> INSTRUCTION:
Print every record below exactly, minus the pictures.

> DATASET RECORDS:
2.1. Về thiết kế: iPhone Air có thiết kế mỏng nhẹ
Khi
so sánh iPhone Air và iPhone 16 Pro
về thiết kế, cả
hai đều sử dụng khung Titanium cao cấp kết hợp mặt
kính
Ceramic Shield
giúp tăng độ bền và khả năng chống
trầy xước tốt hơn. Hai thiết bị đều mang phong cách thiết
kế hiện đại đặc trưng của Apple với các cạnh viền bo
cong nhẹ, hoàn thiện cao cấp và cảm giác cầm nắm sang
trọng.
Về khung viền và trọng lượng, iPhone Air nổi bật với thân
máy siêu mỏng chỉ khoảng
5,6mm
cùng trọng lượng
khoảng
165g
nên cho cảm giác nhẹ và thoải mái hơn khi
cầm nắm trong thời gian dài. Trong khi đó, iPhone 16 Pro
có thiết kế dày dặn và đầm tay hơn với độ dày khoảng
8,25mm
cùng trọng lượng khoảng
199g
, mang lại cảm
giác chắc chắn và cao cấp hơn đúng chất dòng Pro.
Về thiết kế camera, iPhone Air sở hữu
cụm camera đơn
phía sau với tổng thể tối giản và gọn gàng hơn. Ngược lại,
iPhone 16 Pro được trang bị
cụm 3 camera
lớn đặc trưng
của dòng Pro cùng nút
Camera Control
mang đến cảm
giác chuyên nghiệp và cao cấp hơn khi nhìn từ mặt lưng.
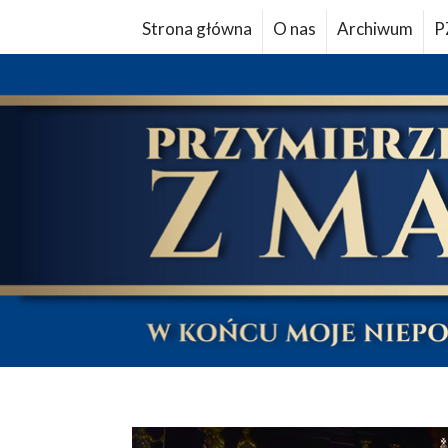
Strona główna
O nas
Archiwum
P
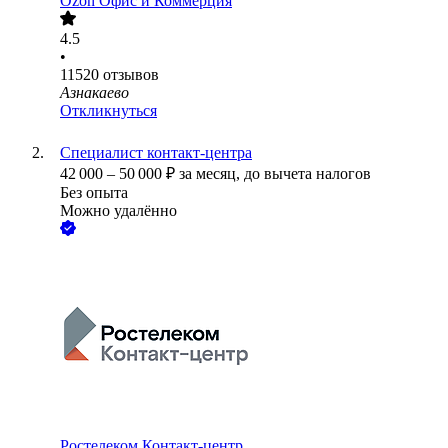
Ozon Офис и Коммерция
4.5
•
11520
отзывов
Азнакаево
Откликнуться
Специалист контакт-центра
42 000
–
50 000
₽
за месяц,
до вычета налогов
Без опыта
Можно удалённо
Ростелеком Контакт-центр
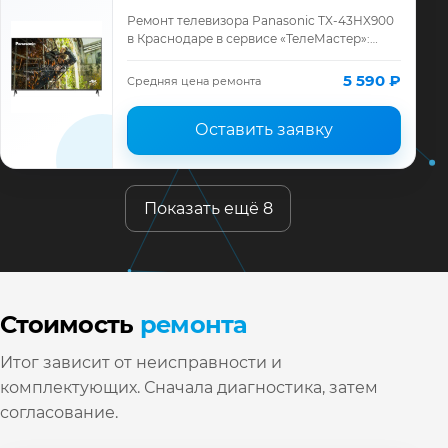
Ремонт телевизора Panasonic TX-43HX900
в Краснодаре в сервисе «ТелеМастер»:
диагностика модели Panasonic, смета до
ремонта, запчасти и гарантия до 12 меся…
5 590 ₽
Средняя цена ремонта
Оставить заявку
Показать ещё 8
Стоимость
ремонта
Итог зависит от неисправности и
комплектующих. Сначала диагностика, затем
согласование.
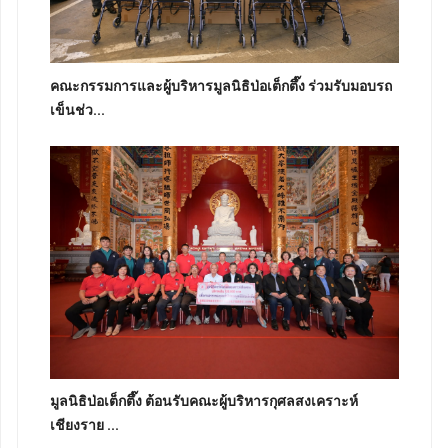
คณะกรรมการและผู้บริหารมูลนิธิป่อเต็กตึ๊ง ร่วมรับมอบรถ
เข็นช่ว...
มูลนิธิป่อเต็กตึ๊ง ต้อนรับคณะผู้บริหารกุศลสงเคราะห์
เชียงราย ...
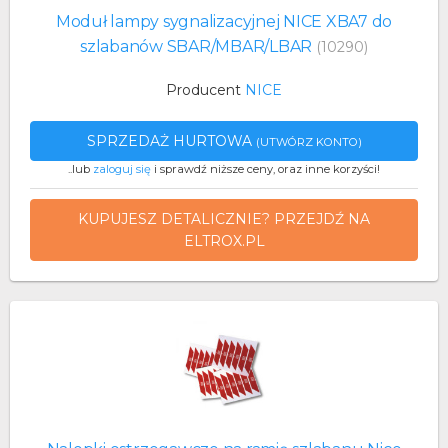
Moduł lampy sygnalizacyjnej NICE XBA7 do
szlabanów SBAR/MBAR/LBAR
(10290)
Producent
NICE
SPRZEDAŻ HURTOWA
(UTWÓRZ KONTO)
..lub
zaloguj się
i sprawdź niższe ceny, oraz inne korzyści!
KUPUJESZ DETALICZNIE? PRZEJDŹ NA
ELTROX.PL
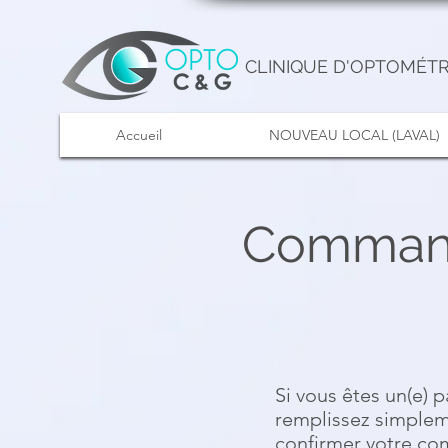
CLINIQUE D'OPTOMÉTR
Accueil
NOUVEAU LOCAL (LAVAL)
Commande
Si vous êtes un(e) 
remplissez simplem
confirmer votre c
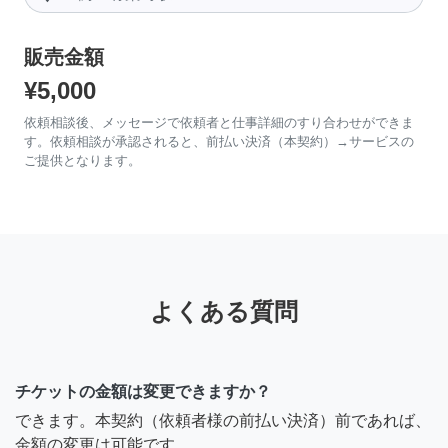
販売金額
¥5,000
依頼相談後、メッセージで依頼者と仕事詳細のすり合わせができま
す。依頼相談が承認されると、前払い決済（本契約）→サービスの
ご提供となります。
よくある質問
チケットの金額は変更できますか？
できます。本契約（依頼者様の前払い決済）前であれば、
金額の変更は可能です。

> RESPONSE:
2.1. Về thiết kế: iPhone Air có thiết kế mỏng nhẹ
Khi
so sánh iPhone Air và iPhone 16 Pro
về thiết kế, cả
hai đều sử dụng khung Titanium cao cấp kết hợp mặt
kính
Ceramic Shield
giúp tăng độ bền và khả năng chống
trầy xước tốt hơn. Hai thiết bị đều mang phong cách thiết
kế hiện đại đặc trưng của Apple với các cạnh viền bo
cong nhẹ, hoàn thiện cao cấp và cảm giác cầm nắm sang
trọng.
Về khung viền và trọng lượng, iPhone Air nổi bật với thân
máy siêu mỏng chỉ khoảng
5,6mm
cùng trọng lượng
khoảng
165g
nên cho cảm giác nhẹ và thoải mái hơn khi
cầm nắm trong thời gian dài. Trong khi đó, iPhone 16 Pro
có thiết kế dày dặn và đầm tay hơn với độ dày khoảng
8,25mm
cùng trọng lượng khoảng
199g
, mang lại cảm
giác chắc chắn và cao cấp hơn đúng chất dòng Pro.
Về thiết kế camera, iPhone Air sở hữu
cụm camera đơn
phía sau với tổng thể tối giản và gọn gàng hơn. Ngược lại,
iPhone 16 Pro được trang bị
cụm 3 camera
lớn đặc trưng
của dòng Pro cùng nút
Camera Control
mang đến cảm
giác chuyên nghiệp và cao cấp hơn khi nhìn từ mặt lưng.
Strona główna
O nas
Archiwum
P
Ozon Офис и Коммерция
4.5
•
11520
отзывов
Азнакаево
Откликнуться
Специалист контакт-центра
42 000
–
50 000
₽
за месяц,
до вычета налогов
Без опыта
Можно удалённо
Ростелеком Контакт-центр
Ремонт телевизора Panasonic TX-43HX900
в Краснодаре в сервисе «ТелеМастер»:
диагностика модели Panasonic, смета до
ремонта, запчасти и гарантия до 12 меся…
5 590 ₽
Средняя цена ремонта
Оставить заявку
Показать ещё 8
Стоимость
ремонта
Итог зависит от неисправности и
комплектующих. Сначала диагностика, затем
согласование.
คณะกรรมการและผู้บริหารมูลนิธิป่อเต็กตึ๊ง ร่วมรับมอบรถ
เข็นช่ว...
มูลนิธิป่อเต็กตึ๊ง ต้อนรับคณะผู้บริหารกุศลสงเคราะห์
เชียงราย ...
Moduł lampy sygnalizacyjnej NICE XBA7 do
szlabanów SBAR/MBAR/LBAR
(10290)
Producent
NICE
SPRZEDAŻ HURTOWA
(UTWÓRZ KONTO)
..lub
zaloguj się
i sprawdź niższe ceny, oraz inne korzyści!
KUPUJESZ DETALICZNIE? PRZEJDŹ NA
ELTROX.PL
CLINIQUE D'OPTOMÉTR
Accueil
NOUVEAU LOCAL (LAVAL)
Commande
Si vous êtes un(e) 
remplissez simplem
confirmer votre c
販売金額
¥5,000
依頼相談後、メッセージで依頼者と仕事詳細のすり合わせができま
す。依頼相談が承認されると、前払い決済（本契約）→サービスの
ご提供となります。
よくある質問
チケットの金額は変更できますか？
できます。本契約（依頼者様の前払い決済）前であれば、
金額の変更は可能です。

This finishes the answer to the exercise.